Assignment ::
Check every line of the entries for "might", and copy the lines that hold it.

[[ Data in this exercise open ]]

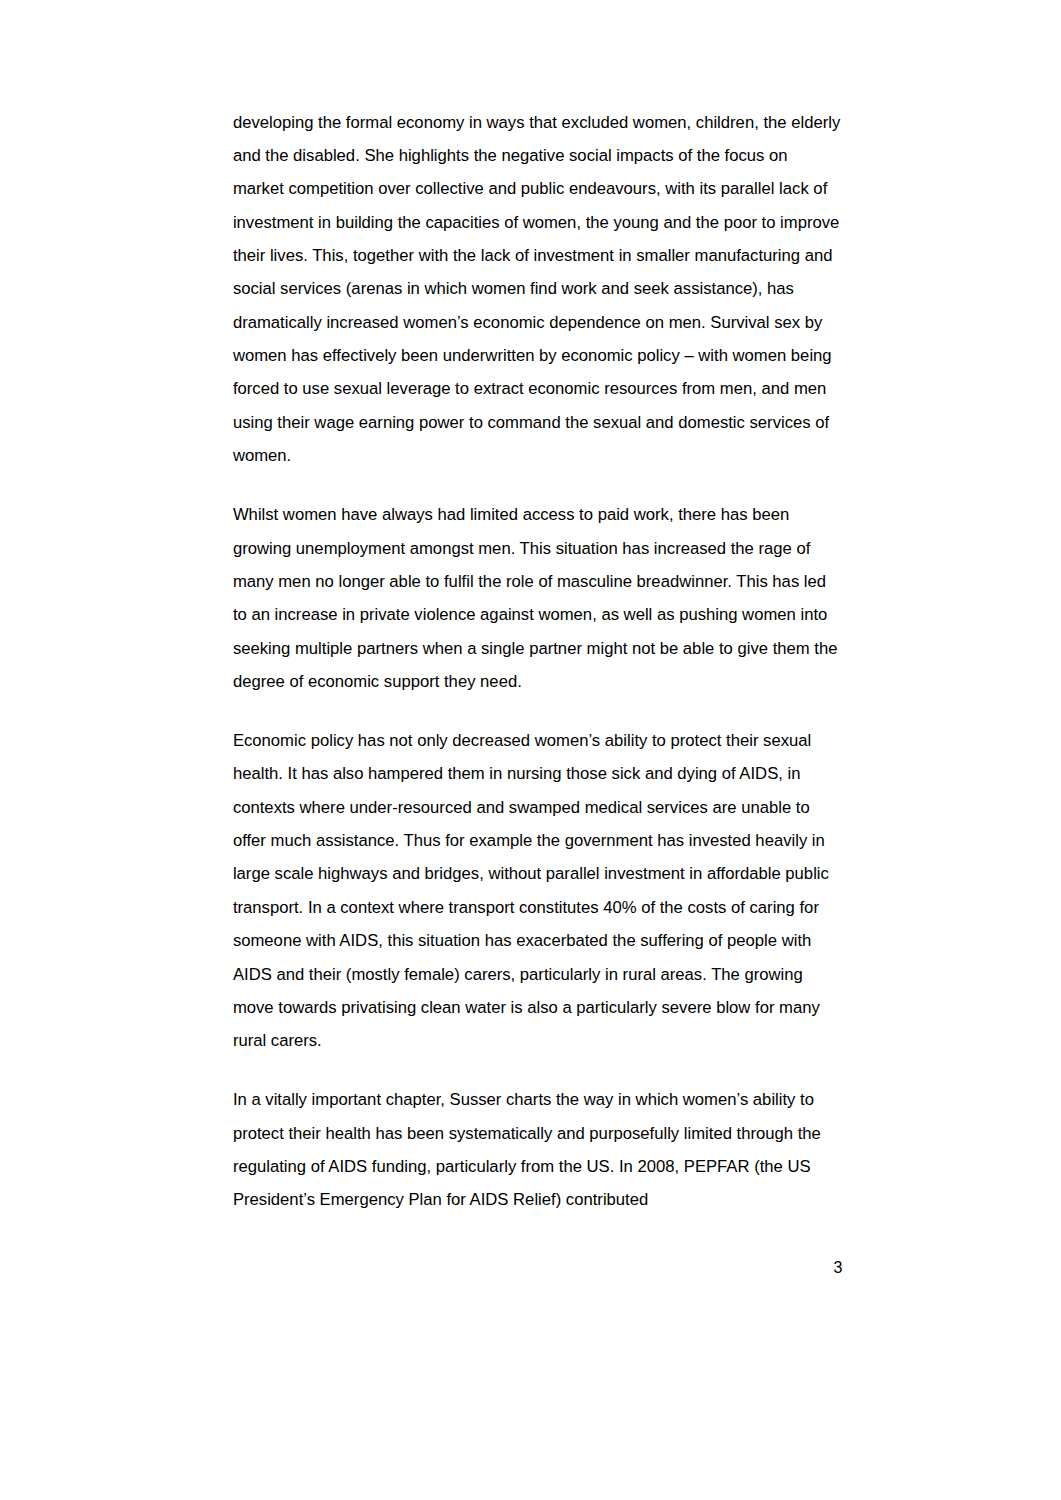developing the formal economy in ways that excluded women, children, the elderly and the disabled. She highlights the negative social impacts of the focus on market competition over collective and public endeavours, with its parallel lack of investment in building the capacities of women, the young and the poor to improve their lives. This, together with the lack of investment in smaller manufacturing and social services (arenas in which women find work and seek assistance), has dramatically increased women’s economic dependence on men. Survival sex by women has effectively been underwritten by economic policy – with women being forced to use sexual leverage to extract economic resources from men, and men using their wage earning power to command the sexual and domestic services of women.
Whilst women have always had limited access to paid work, there has been growing unemployment amongst men. This situation has increased the rage of many men no longer able to fulfil the role of masculine breadwinner. This has led to an increase in private violence against women, as well as pushing women into seeking multiple partners when a single partner might not be able to give them the degree of economic support they need.
Economic policy has not only decreased women’s ability to protect their sexual health. It has also hampered them in nursing those sick and dying of AIDS, in contexts where under-resourced and swamped medical services are unable to offer much assistance. Thus for example the government has invested heavily in large scale highways and bridges, without parallel investment in affordable public transport. In a context where transport constitutes 40% of the costs of caring for someone with AIDS, this situation has exacerbated the suffering of people with AIDS and their (mostly female) carers, particularly in rural areas. The growing move towards privatising clean water is also a particularly severe blow for many rural carers.
In a vitally important chapter, Susser charts the way in which women’s ability to protect their health has been systematically and purposefully limited through the regulating of AIDS funding, particularly from the US. In 2008, PEPFAR (the US President’s Emergency Plan for AIDS Relief) contributed
3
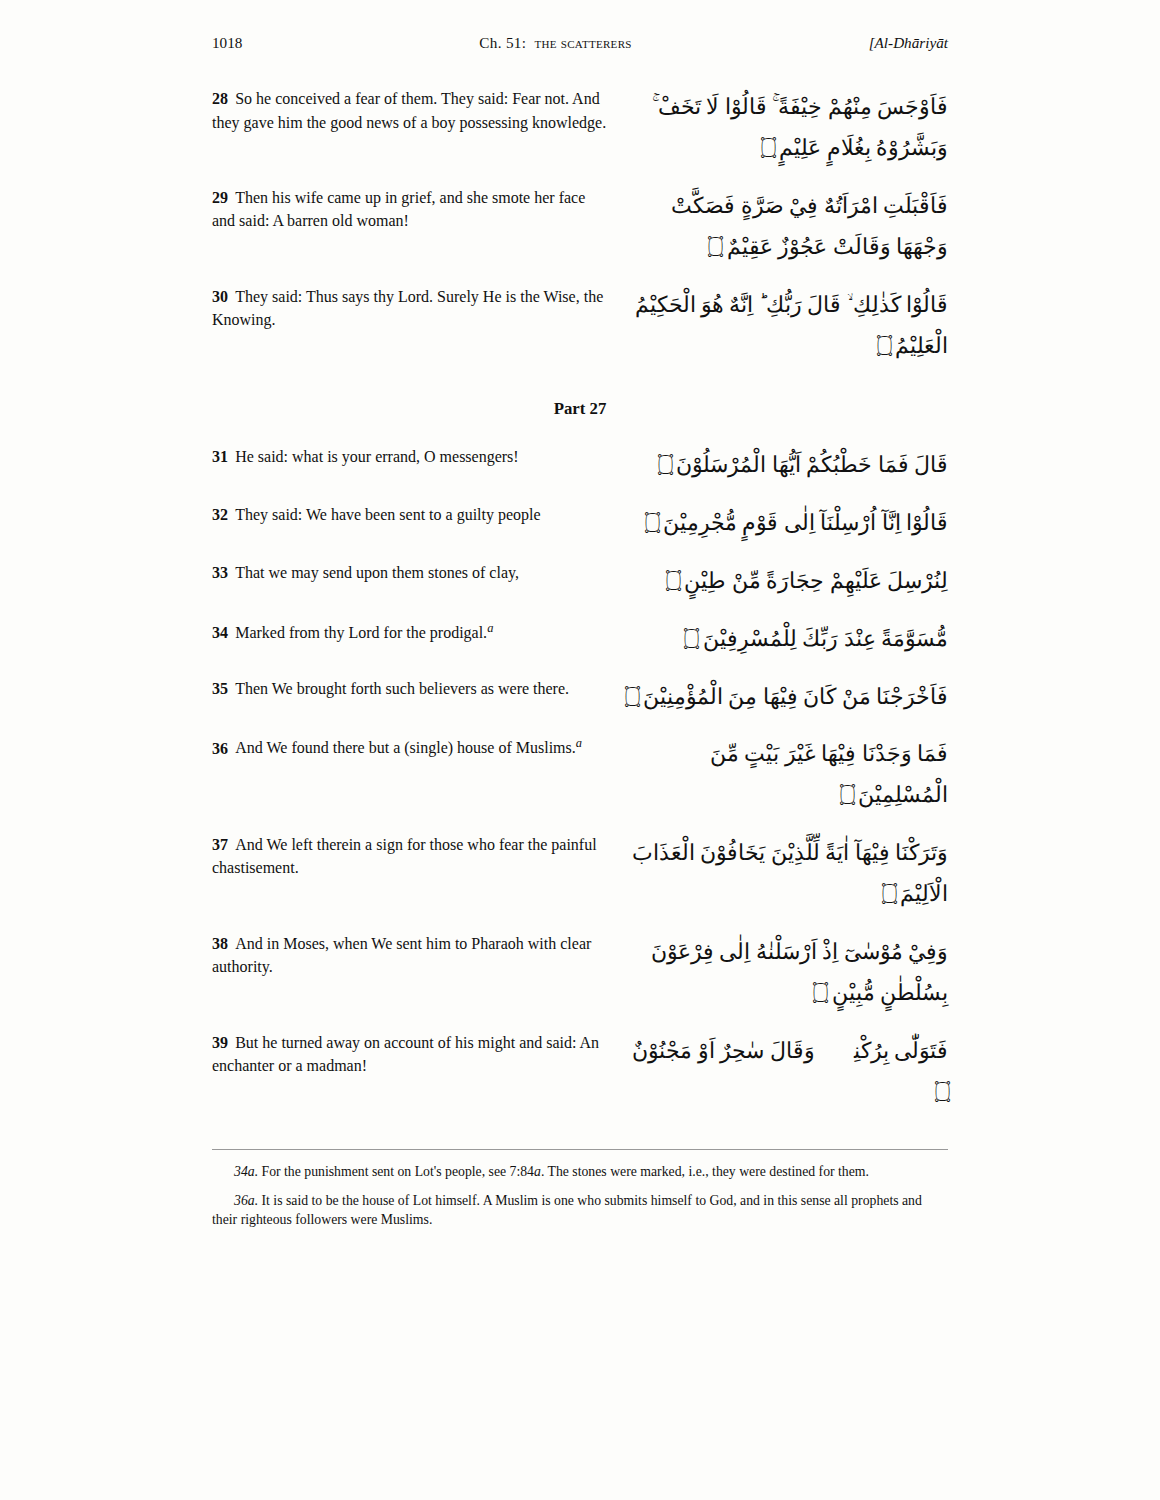1018 Ch. 51: The Scatterers [Al-Dhāriyāt
28 So he conceived a fear of them. They said: Fear not. And they gave him the good news of a boy possessing knowledge.
فَاَوْجَسَ مِنْهُمْ خِيْفَةً ۚ قَالُوْا لَا تَخَفْ ۚ وَبَشَّرُوْهُ بِغُلَامٍ عَلِيْمٍ ۝
29 Then his wife came up in grief, and she smote her face and said: A barren old woman!
فَاَقْبَلَتِ امْرَاَتُهٌ فِيْ صَرَّةٍ فَصَكَّتْ وَجْهَهَا وَقَالَتْ عَجُوْزٌ عَقِيْمٌ ۝
30 They said: Thus says thy Lord. Surely He is the Wise, the Knowing.
قَالُوْا كَذٰلِكِ ۙ قَالَ رَبُّكِ ؕ اِنَّهٌ هُوَ الْحَكِيْمُ الْعَلِيْمُ ۝
Part 27
31 He said: what is your errand, O messengers!
قَالَ فَمَا خَطْبُكُمْ اَيُّهَا الْمُرْسَلُوْنَ ۝
32 They said: We have been sent to a guilty people
قَالُوْا اِنَّآ اُرْسِلْنَآ اِلٰى قَوْمٍ مُّجْرِمِيْنَ ۝
33 That we may send upon them stones of clay,
لِنُرْسِلَ عَلَيْهِمْ حِجَارَةً مِّنْ طِيْنٍ ۝
34 Marked from thy Lord for the prodigal.a
مُّسَوَّمَةً عِنْدَ رَبِّكَ لِلْمُسْرِفِيْنَ ۝
35 Then We brought forth such believers as were there.
فَاَخْرَجْنَا مَنْ كَانَ فِيْهَا مِنَ الْمُؤْمِنِيْنَ ۝
36 And We found there but a (single) house of Muslims.a
فَمَا وَجَدْنَا فِيْهَا غَيْرَ بَيْتٍ مِّنَ الْمُسْلِمِيْنَ ۝
37 And We left therein a sign for those who fear the painful chastisement.
وَتَرَكْنَا فِيْهَآ اٰيَةً لِّلَّذِيْنَ يَخَافُوْنَ الْعَذَابَ الْاَلِيْمَ ۝
38 And in Moses, when We sent him to Pharaoh with clear authority.
وَفِيْ مُوْسٰىٓ اِذْ اَرْسَلْنٰهُ اِلٰى فِرْعَوْنَ بِسُلْطٰنٍ مُّبِيْنٍ ۝
39 But he turned away on account of his might and said: An enchanter or a madman!
فَتَوَلّٰى بِرُكْنِهٖ وَقَالَ سٰحِرٌ اَوْ مَجْنُوْنٌ ۝
34a. For the punishment sent on Lot's people, see 7:84a. The stones were marked, i.e., they were destined for them.
36a. It is said to be the house of Lot himself. A Muslim is one who submits himself to God, and in this sense all prophets and their righteous followers were Muslims.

[[ Data in this exercise closed ]]

Output ::
Whilst women have always had limited access to paid work, there has been growing unemployment amongst men. This situation has increased the rage of many men no longer able to fulfil the role of masculine breadwinner. This has led to an increase in private violence against women, as well as pushing women into seeking multiple partners when a single partner might not be able to give them the degree of economic support they need.
39 But he turned away on account of his might and said: An enchanter or a madman!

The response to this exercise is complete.